There is no doubt in my mind that the Buddha was neurodivergent.
The man loved his lists, didn’t he? And there was only one true dhamma. One way which is right, with all others being wrong.
But he is right, and so were Jesus and all the other neurodivergent religious founders. Their way was the only way, because their way was the way of quieting the mind, transcending worldly pleasures, stabilising dopaminergic tone, decreasing suffering, and regulating your endocrine system.
They all taught the same thing. Walk. Pray. Meditate. Bow and go through rites and ensure that you stay regulated so that your mind does not get tangled in the maze of phasic valleys left by your environment.

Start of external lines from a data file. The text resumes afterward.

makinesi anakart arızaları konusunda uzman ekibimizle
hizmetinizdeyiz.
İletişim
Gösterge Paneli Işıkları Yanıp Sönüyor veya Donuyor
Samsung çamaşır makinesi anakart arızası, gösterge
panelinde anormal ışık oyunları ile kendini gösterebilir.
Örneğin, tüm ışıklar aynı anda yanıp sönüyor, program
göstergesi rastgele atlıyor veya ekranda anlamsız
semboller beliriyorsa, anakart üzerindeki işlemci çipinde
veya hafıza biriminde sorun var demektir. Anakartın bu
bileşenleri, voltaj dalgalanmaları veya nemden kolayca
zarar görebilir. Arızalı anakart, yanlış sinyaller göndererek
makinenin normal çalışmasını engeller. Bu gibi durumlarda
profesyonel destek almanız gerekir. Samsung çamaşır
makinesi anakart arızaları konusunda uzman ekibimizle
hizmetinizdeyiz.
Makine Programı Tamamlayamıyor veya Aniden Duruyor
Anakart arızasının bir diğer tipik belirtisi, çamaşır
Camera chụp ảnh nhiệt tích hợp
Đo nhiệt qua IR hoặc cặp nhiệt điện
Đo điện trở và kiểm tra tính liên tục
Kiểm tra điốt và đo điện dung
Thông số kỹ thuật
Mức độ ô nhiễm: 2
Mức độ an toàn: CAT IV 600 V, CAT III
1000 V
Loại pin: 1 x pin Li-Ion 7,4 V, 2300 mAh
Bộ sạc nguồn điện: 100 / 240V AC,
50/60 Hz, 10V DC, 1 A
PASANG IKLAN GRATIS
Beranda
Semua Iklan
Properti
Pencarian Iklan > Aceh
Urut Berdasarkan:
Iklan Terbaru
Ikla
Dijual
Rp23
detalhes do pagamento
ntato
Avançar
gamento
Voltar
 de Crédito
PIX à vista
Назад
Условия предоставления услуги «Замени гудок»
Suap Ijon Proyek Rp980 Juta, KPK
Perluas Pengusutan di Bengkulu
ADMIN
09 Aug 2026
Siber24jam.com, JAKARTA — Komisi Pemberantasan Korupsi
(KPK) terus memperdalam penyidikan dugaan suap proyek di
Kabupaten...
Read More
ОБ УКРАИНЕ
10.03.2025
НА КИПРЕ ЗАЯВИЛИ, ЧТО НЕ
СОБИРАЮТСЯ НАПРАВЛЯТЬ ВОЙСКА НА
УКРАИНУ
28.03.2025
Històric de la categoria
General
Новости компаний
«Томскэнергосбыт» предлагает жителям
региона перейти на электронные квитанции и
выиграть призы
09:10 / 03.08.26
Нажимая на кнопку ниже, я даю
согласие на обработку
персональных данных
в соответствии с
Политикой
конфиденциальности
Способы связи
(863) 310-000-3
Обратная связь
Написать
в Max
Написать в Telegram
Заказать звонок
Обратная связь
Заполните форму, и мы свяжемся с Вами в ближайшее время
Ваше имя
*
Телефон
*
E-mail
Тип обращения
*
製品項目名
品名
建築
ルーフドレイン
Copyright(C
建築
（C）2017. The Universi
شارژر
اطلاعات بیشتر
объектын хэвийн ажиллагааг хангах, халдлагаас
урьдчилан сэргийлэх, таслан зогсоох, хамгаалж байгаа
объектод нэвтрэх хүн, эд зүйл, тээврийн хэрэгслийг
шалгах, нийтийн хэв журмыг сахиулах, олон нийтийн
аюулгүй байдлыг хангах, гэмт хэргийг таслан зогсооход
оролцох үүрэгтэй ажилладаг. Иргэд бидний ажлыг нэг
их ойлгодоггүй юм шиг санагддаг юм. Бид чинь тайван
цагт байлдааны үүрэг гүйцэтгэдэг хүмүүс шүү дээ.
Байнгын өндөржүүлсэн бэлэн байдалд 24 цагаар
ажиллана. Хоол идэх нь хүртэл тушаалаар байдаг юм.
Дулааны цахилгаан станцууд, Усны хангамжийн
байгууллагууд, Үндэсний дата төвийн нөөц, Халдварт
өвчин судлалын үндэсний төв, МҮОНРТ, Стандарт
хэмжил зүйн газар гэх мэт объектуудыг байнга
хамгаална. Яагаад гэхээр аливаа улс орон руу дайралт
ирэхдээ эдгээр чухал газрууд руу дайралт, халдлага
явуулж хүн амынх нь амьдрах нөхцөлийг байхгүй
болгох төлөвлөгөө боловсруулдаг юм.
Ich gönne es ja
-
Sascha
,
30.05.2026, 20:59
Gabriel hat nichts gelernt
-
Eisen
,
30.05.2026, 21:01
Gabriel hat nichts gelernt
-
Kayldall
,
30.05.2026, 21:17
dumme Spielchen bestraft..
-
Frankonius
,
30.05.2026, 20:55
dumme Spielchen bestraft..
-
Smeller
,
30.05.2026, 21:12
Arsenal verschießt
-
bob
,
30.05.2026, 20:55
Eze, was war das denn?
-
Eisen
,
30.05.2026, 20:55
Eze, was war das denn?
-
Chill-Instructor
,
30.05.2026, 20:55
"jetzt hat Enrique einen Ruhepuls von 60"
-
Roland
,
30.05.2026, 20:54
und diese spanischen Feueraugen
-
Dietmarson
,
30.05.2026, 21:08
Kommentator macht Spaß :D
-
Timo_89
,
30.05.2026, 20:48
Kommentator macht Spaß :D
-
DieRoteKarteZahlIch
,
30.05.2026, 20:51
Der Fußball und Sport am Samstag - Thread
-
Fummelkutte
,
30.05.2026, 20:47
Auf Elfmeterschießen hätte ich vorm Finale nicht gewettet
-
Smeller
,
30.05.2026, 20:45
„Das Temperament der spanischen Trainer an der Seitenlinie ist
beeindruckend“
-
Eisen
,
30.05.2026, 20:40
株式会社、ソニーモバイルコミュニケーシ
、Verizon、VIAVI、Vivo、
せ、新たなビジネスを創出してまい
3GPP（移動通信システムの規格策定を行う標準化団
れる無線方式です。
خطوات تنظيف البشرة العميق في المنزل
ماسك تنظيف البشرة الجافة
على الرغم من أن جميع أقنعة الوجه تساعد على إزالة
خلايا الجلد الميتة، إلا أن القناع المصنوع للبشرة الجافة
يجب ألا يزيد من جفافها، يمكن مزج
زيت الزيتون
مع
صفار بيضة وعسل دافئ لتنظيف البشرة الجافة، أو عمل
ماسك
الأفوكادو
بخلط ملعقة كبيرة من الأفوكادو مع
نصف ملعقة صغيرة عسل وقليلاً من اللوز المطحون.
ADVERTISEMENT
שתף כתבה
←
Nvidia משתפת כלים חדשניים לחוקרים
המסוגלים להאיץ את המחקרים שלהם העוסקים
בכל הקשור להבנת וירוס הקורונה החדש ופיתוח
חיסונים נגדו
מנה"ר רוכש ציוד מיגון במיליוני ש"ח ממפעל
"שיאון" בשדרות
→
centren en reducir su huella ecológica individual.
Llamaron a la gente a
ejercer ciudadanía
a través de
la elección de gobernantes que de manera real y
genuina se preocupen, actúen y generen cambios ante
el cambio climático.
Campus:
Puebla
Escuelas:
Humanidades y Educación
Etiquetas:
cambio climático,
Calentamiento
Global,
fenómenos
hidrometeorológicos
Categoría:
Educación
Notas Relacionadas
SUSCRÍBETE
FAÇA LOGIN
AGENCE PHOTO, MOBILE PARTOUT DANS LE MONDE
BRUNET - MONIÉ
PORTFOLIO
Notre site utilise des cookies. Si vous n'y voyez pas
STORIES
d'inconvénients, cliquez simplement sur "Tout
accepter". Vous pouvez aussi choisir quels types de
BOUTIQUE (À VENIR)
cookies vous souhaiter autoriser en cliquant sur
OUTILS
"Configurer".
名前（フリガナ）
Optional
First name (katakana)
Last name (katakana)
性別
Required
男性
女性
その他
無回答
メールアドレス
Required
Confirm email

But focusing on the Buddha - I believe his father shielded him from the world for so long because he was a highly sensitive person; common in both asd and adhd. There are reports of him hyperfocusing and entering trances while gazing at apple trees as a child.
When he grew he became restless and rejected that life. He bucked all expectations from his royal birth and went out into the world to do the exact opposite of what was expected of him.
He devoted his entire life to ending personal suffering. He reports that ‘if there is a sacrifice to be made, I have likely made it’, which implies he had tried all the approaches of the Brahmin elite while he still lived at the palace.
After encountering sickness, old age and death on leaving the palace, he went from the extreme of indulgence to the extreme of asceticism. He went through many teachers, mastering their approaches to the point where he was lauded as their equal, but each of these schools he found lacking. He entered the ultimate meditative trances and always returned to a mind which had a propensity for pain.
So he found his own way. He tried everything. Sleeping with corpses. Secluding himself and fleeing from every sound. Holding his breath to cause excruciating pain. Forsaking food to the point where he was emaciated as a corpse, with ligaments like thin strings holding his wretched limbs in place, buttocks like a camel’s hoof, declaring ’this is the greatest suffering possible for a human; suffering beyond this cannot exist’.
He travelled through the heavens and the hells and found them to be transient and temporary. And then, in his emaciated state, on the door of death, he was given a bowl of rice and decided ‘enough’, before sitting under a tree and using everything he had learned to break the bonds of suffering forever.
This level of hyperfocus and determination is hardly typical of the bell curve. This is the extreme of the extreme. Putting diagnoses aside, he was most certainly not mister-normal. But his lessons, being about the underlying human nature we share, apply to every single one of us. It just might be that neurodivergent demographics can benefit more because they suffer more.
Why would you put yourself through such effort and pain unless you already suffered exquisitely?
So any neurodivergent folks struggling to get a foot on the ladder: don’t worry. The ladder was built by one of you. All you need is an on-ramp.
The focus of higher practice may well be sitting meditation, but you can’t see the rocks at the bottom until the water calms down. I broke my trauma of self using knife-polishing, writing and walking. Only now am I moving on to the sitting practices, and boy are they easy and enjoyable compared to before.
There is a good chance that the Buddha broke his own trauma of self long before sitting under the bodhi tree. The fact that he talks about 4 encounters with nibbana to achieve arahantship suggests that he himself went through that very process. He may even have broken the self using his own intuitive techniques in the palace, with the clarity that came afterward being the impetus to leave. We will never know.
But there sure weren't many cars back then so he was probably an avid walker.
That very hyperfocus and obsessive learning which causes us pain will become our greatest tool once we see how the path can walk itself after the first few steps have been taken.
Maybe getting started is as simple as stepping outside for a walk?